House and Senate Republicans left their two-day retreat in Hershey, Pa., Friday apparently as divided on immigration issues as when they arrived at the Sweetest Place on Earth.
While almost all are united in their disdain for President Barack Obama’s executive actions on immigration, congressional Republicans still seem split over what to do about fixing the nation’s immigration laws.
Some, such as Rep. Patrick McHenry, R-N.C., said during the retreat that the House spoke Wednesday when it passed a $39.7 billion bill to fund the Department of Homeland Security through September and roll back several of Obama’s immigration executive actions.
‘We have to move forward in the House on our own terms and where our members are, and that means step-by-step individual policies that we put forward,’ McHenry told reporters Friday. ‘It’s time for the Senate to deal with the bill we sent them. We’ve given them plenty of time. When we have six or seven weeks to deal with an appropriations bill, it’s ample time. We made our statement, now the Senate needs to make theirs and we’ll see how the legislative process works.’
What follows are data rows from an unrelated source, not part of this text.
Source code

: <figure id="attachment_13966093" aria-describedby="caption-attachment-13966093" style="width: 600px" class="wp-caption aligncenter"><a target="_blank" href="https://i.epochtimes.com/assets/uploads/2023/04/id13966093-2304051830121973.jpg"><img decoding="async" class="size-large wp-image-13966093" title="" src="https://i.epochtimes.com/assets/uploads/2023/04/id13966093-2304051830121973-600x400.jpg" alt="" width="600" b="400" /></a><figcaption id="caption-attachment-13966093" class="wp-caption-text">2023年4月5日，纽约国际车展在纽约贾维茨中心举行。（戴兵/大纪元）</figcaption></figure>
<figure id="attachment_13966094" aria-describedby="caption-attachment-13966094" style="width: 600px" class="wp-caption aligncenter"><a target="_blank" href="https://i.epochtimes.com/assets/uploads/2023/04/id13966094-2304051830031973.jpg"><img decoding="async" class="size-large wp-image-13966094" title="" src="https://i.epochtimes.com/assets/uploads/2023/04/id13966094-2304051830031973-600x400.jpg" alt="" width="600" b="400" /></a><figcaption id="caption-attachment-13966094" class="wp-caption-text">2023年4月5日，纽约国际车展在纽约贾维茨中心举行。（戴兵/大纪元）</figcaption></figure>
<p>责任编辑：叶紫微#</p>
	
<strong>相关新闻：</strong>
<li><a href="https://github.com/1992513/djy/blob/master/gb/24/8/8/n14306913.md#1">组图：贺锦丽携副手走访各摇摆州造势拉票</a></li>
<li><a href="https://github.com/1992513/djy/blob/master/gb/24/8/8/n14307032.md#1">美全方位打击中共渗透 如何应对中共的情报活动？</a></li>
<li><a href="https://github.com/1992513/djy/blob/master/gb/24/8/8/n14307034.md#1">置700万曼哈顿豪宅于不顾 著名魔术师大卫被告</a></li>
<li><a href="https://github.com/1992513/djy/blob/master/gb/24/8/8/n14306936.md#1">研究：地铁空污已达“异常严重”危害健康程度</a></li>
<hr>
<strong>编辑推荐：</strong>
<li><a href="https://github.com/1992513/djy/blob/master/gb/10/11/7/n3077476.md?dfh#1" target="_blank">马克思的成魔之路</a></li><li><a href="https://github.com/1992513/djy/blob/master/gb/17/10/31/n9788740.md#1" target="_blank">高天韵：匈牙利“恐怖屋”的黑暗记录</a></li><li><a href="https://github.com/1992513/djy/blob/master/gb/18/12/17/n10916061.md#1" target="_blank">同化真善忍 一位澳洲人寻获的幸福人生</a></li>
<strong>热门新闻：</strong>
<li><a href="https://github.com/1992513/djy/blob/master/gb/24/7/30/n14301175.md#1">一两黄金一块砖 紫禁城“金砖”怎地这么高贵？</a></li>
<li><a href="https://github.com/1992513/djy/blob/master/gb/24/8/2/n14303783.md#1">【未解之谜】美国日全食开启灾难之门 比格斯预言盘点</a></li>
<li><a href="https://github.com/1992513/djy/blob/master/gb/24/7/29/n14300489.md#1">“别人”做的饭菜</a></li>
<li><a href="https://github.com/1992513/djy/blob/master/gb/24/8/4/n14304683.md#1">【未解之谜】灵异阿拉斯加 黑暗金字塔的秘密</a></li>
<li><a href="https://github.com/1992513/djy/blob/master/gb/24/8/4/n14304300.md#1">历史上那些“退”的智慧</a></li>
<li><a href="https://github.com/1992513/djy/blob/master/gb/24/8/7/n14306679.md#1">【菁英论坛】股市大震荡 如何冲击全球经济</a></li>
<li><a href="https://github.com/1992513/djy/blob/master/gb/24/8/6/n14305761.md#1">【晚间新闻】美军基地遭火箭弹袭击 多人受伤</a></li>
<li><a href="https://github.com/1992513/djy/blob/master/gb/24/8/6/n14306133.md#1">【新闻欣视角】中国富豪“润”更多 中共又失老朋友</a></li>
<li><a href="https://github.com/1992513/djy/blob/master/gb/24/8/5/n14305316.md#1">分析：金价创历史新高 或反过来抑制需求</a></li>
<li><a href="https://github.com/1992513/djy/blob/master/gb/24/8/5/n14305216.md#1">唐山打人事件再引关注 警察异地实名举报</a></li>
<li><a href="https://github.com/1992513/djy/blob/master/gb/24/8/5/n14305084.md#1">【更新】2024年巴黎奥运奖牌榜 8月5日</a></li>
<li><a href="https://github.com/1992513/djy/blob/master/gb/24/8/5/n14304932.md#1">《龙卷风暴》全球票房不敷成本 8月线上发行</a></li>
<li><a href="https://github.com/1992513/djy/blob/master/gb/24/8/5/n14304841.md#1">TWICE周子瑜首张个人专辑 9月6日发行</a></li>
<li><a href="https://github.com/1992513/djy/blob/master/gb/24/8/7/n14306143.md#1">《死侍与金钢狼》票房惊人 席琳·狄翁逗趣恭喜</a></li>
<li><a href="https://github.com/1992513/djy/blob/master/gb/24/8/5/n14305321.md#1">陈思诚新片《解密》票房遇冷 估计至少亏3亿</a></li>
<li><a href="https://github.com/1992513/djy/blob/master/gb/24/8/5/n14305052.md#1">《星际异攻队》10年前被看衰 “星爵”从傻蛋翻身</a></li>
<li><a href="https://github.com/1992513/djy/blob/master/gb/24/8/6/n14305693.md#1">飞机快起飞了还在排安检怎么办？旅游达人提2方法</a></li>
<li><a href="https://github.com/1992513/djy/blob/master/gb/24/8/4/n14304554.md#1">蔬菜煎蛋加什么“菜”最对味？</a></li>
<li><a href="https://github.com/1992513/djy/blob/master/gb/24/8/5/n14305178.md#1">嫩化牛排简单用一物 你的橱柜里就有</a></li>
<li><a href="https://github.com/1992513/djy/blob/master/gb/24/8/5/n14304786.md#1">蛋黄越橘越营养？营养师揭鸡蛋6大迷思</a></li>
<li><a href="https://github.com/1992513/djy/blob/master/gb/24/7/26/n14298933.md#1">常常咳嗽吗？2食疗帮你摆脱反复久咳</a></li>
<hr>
But other Republican lawmakers continued to express unease about the party’s path on immigration and say the party needs to have an overall conversation on the issue.
Rep. Jeff Denham, R-Calif., was among the House Republicans who voted against an amendment in the Homeland Security bill to eliminate funding for Obama’s Deferred Action for Childhood Arrivals program. The program defers the deportation of young immigrants who were brought to this country as children.
‘I think that sends the wrong message to the American public on what our overall reform ideas are,’ Denham said in Hershey Thursday.
The House bill heads to the Senate where its prospects are slim. Getting the 60 Senate votes to move the measure forward appears unlikely as Republicans, such as Sens. Lindsey Graham of South Carolina and Mark Kirk of Illinois, are concerned about the linking of homeland security funding with immigration issues, especially in the wake of a recent spate of the terrorist attacks and threats worldwide.
Several moderate Senate Democrats are also balking at the House bill. Still, Senate Majority Leader Mitch McConnell, R-Ky., plans to give the bill a go in the upper chamber.
‘We’re going to try to pass it, that would be the first choice,’ he told reporters Thursday. ‘If we are unable to do that, we’ll let you know what comes next.’